Until now, Sacramento was woefully behind, the only one among California’s 10 most populous counties not to provide this kind of campaign-finance disclosure on the Web.

There’s just one very important catch: Candidates aren’t required to use the new system. That’s because the county board of supervisors decided to make online filing for candidates voluntary, at least for the next year.

Next spring, the county registrar of voters will report back to the board, letting them know how many candidates are using the new system, and how many prefer to stick with the old paper system.

The board can then decide whether to make online filing mandatory, or even scrap it all together. “If only two people are using it, it might not make sense to do online filing,” said Assistant County Registrar Alice Jarboe.

Bites doesn’t much care if politicians and political candidates like online disclosure. Right now, campaign-finance records are kept in a south Sacramento office that most people can’t get to during the hours it’s open. Copies of the records are expensive. That’s not real access and it’s long past time we changed it.

And the volunteer trial period means we’ll go into the 2016 election cycle with a confused picture, in which some candidates file online and some don’t.

The board of supervisors should change the policy, and require mandatory filing before the next election cycle. Of course, that would mean more public scrutiny of their own campaign donors.

Bites didn’t have much to say about the Jeff Koons thing.
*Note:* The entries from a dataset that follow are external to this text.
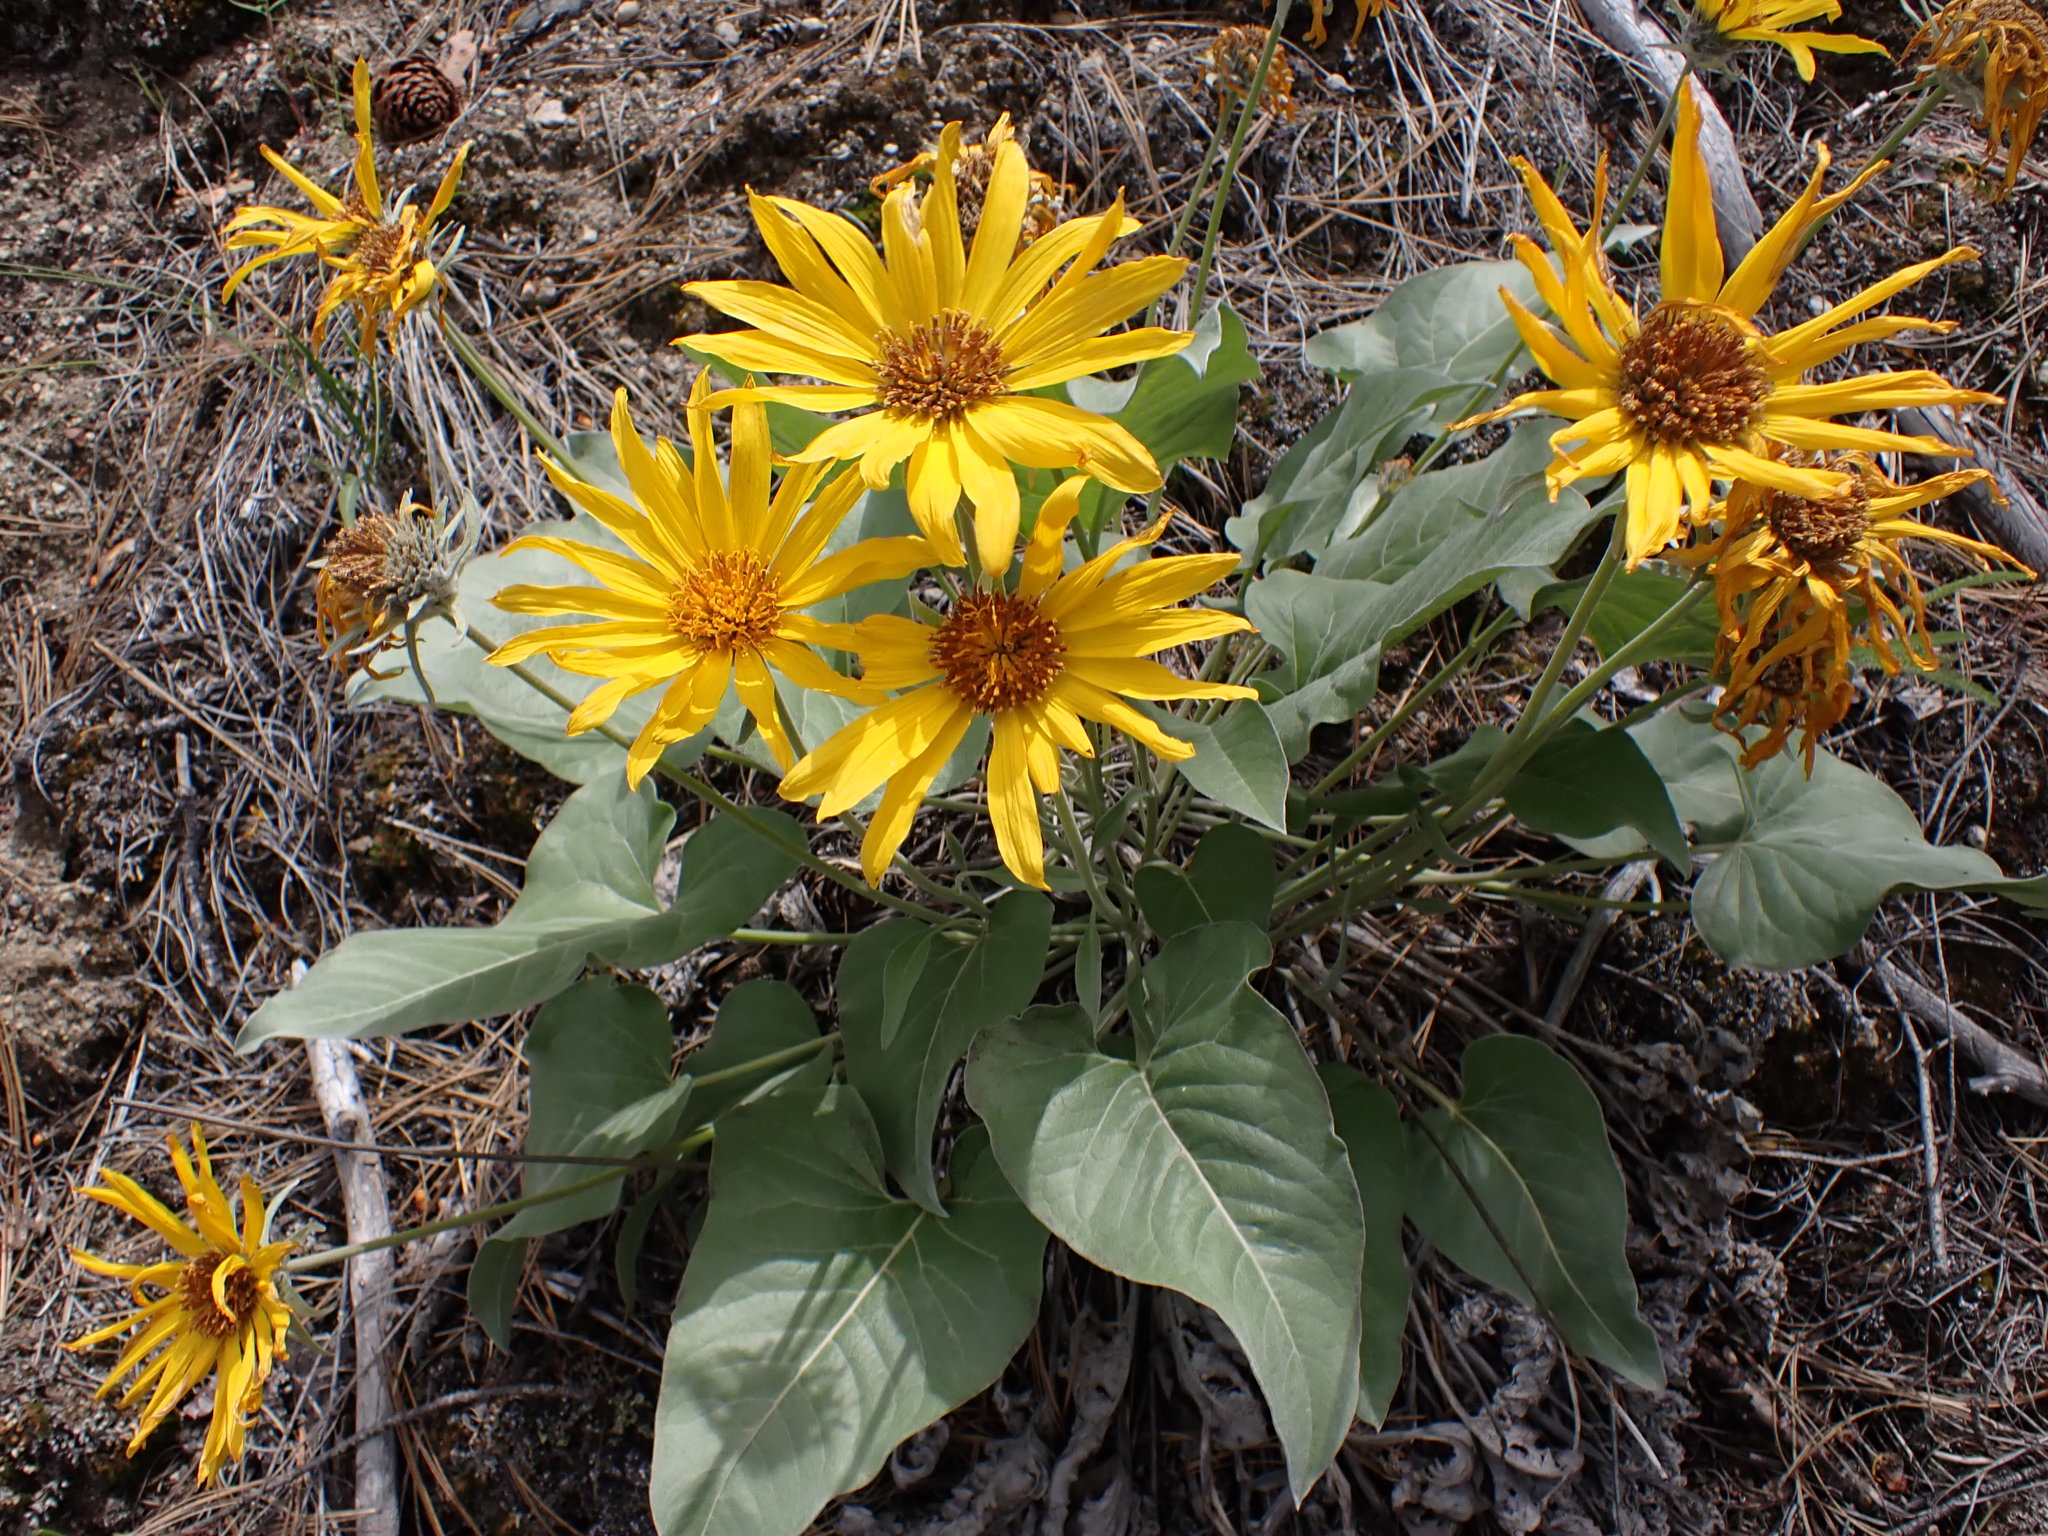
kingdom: Plantae
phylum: Tracheophyta
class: Magnoliopsida
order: Asterales
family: Asteraceae
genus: Wyethia
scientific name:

Meh. Still, it was hard not to be sympathetic to the folks who complained that the public art process was rigged. Not unlike every other decision related to the arena.

In that context, it was interesting to hear Koons’ description of his work, given to Sacramento Bee reporter Ryan Lillis. Koons was talking about why he likes to use reflective surfaces:

“When you walk by it, you realize that everything is really dependent on you. … It affirms your existence and the importance of your involvement in every moment in life.”

That must sound reassuring to Sacramento, with its world-class inferiority complex. You exist, Sacramento. Your involvement is important. At least, as an audience.